The easiest way to describe RAM for computers is to use the analogy of human memory.
RAM stands for ‘Random Access Memory’ and describes a type of memory that PCs use. However, what’s important to note is that this type of memory is different from the hard drive memory that you use to save files and install software.
That’s because RAM is short term and is used for running programs. And to describe this in human terms, you can think of your own ‘working memory’.
How RAM Works
Working memory describes the type of memory we use to hold numbers in our head and to perform maths. If someone asks you to do some complex math, then you need to remember the numbers involved while performing the sum and possibly carry some numbers over. This requires ‘memory’ but that doesn’t mean that you’re going to remember those numbers for ever – they haven’t gone into your hard drive or ‘long term memory’.
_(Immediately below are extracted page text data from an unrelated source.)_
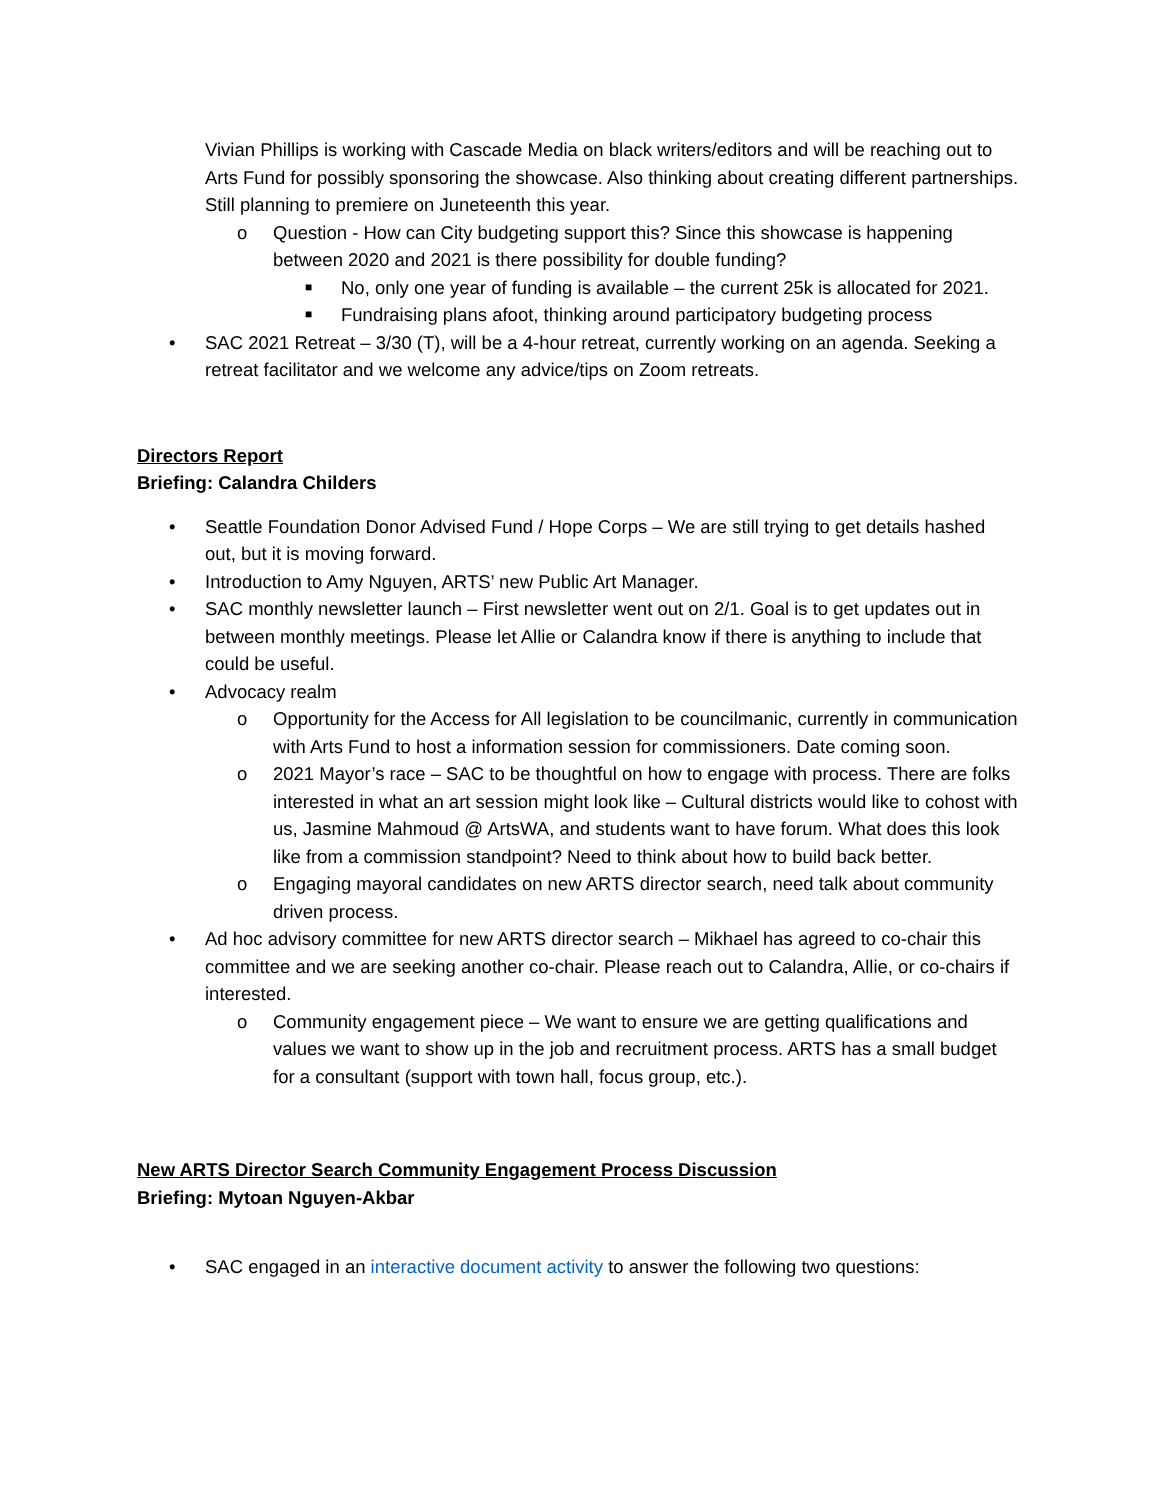Vivian Phillips is working with Cascade Media on black writers/editors and will be reaching out to Arts Fund for possibly sponsoring the showcase. Also thinking about creating different partnerships. Still planning to premiere on Juneteenth this year.
o Question - How can City budgeting support this? Since this showcase is happening between 2020 and 2021 is there possibility for double funding?
■ No, only one year of funding is available – the current 25k is allocated for 2021.
■ Fundraising plans afoot, thinking around participatory budgeting process
• SAC 2021 Retreat – 3/30 (T), will be a 4-hour retreat, currently working on an agenda. Seeking a retreat facilitator and we welcome any advice/tips on Zoom retreats.
Directors Report
Briefing: Calandra Childers
• Seattle Foundation Donor Advised Fund / Hope Corps – We are still trying to get details hashed out, but it is moving forward.
• Introduction to Amy Nguyen, ARTS’ new Public Art Manager.
• SAC monthly newsletter launch – First newsletter went out on 2/1. Goal is to get updates out in between monthly meetings. Please let Allie or Calandra know if there is anything to include that could be useful.
• Advocacy realm
o Opportunity for the Access for All legislation to be councilmanic, currently in communication with Arts Fund to host a information session for commissioners. Date coming soon.
o 2021 Mayor’s race – SAC to be thoughtful on how to engage with process. There are folks interested in what an art session might look like – Cultural districts would like to cohost with us, Jasmine Mahmoud @ ArtsWA, and students want to have forum. What does this look like from a commission standpoint? Need to think about how to build back better.
o Engaging mayoral candidates on new ARTS director search, need talk about community driven process.
• Ad hoc advisory committee for new ARTS director search – Mikhael has agreed to co-chair this committee and we are seeking another co-chair. Please reach out to Calandra, Allie, or co-chairs if interested.
o Community engagement piece – We want to ensure we are getting qualifications and values we want to show up in the job and recruitment process. ARTS has a small budget for a consultant (support with town hall, focus group, etc.).
New ARTS Director Search Community Engagement Process Discussion
Briefing: Mytoan Nguyen-Akbar
• SAC engaged in an interactive document activity to answer the following two questions:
RAM works very similarly to this but of course there are differences. For instance, one thing you do with RAM that doesn’t really happen with human memory, is to ‘load’ things into it. If you have a piece of software installed on your hard drive and you want to run it, then you’ll load it and this basically moves some aspects into the RAM to work with.
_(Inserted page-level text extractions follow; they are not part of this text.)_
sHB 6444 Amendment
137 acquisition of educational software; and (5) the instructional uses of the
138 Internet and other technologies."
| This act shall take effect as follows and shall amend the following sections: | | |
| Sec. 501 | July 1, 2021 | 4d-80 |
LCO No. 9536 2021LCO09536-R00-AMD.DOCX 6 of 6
This is why computers with more RAM are better at multitasking and running multiple pieces of software at once.
All computers need some RAM then but the amount of RAM you choose will depend on how much multitasking you do. Your phone has little need to run many things at once for instance and so probably has 2GB or 3GB of RAM maximum. It could make do with just 1!
For a decent PC though, 4GB is probably the lower end of what you can get away with. But if you’re a performance nut you’ll want to go much higher. 8GB or 16GB can do pretty much anything you could want to do but you can get individual sticks of RAM up to 32GB or even 64GB. And seeing as you can have more than one stick installed at once, you can really go as high as you want to.
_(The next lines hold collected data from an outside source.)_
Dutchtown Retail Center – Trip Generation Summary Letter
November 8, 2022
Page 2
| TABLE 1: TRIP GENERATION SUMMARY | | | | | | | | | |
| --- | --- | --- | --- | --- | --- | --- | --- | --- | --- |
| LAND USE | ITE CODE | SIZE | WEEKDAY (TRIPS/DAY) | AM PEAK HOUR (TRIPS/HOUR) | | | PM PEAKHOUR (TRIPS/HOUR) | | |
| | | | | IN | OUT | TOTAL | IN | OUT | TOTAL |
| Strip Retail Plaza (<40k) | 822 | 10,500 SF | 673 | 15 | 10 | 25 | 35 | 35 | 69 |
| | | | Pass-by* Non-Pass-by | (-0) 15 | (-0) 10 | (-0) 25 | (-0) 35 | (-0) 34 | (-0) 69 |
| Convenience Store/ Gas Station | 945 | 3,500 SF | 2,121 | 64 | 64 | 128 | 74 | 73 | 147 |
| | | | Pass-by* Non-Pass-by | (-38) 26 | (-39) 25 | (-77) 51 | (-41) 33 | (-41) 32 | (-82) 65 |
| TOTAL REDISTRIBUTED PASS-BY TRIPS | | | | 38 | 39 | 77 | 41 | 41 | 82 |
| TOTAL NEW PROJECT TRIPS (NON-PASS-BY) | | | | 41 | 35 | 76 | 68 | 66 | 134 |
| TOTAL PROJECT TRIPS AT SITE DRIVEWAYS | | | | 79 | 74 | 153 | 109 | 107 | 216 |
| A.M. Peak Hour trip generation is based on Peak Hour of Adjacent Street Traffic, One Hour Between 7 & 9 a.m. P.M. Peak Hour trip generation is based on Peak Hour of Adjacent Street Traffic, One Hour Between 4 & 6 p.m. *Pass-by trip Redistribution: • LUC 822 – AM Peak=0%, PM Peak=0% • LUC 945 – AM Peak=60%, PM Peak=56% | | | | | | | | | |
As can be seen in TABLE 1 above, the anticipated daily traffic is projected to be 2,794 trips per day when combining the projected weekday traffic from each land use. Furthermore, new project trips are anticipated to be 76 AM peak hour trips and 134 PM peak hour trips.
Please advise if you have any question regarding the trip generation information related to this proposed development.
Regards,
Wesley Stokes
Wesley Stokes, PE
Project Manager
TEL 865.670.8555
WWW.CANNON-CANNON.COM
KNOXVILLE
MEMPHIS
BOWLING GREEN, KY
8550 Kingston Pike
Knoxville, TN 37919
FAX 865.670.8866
But this gets very expensive. And the question you have to ask is whether you really are ever going to need that much RAM… Your CPU and GPU will have much more of an influence on your computer’s performance so once you’ve gone up to 16GB or even 8GB you’re probably better off spending your money elsewhere.
Types of RAM
More important is to make sure that the RAM you do have is as fast as possible. This means you’re going to be looking at getting either DDR, DDR2 or DDR3. You’ll hear people refer to DDR4 and DDR5 but really they’re only applicable for GPUs. But if you’ve in the process of building a PC and you’re currently absolutely fed up of complicated numbers and options there’s good news – DDR3 has pretty much replaced DDR and DDR2 and so you’ll never really have any reason to look for anything else. You need to make sure that your motherboard supports the type of RAM you’re planning to get but if you bought this recently, you can all but guarantee it will be DDR3, which means it will be nice and nippy. (DDR stands for Double Date Rate.)
Note that your mother board also determines how much RAM you can install at any point, so it’s important to take this into account right at the start when choosing one.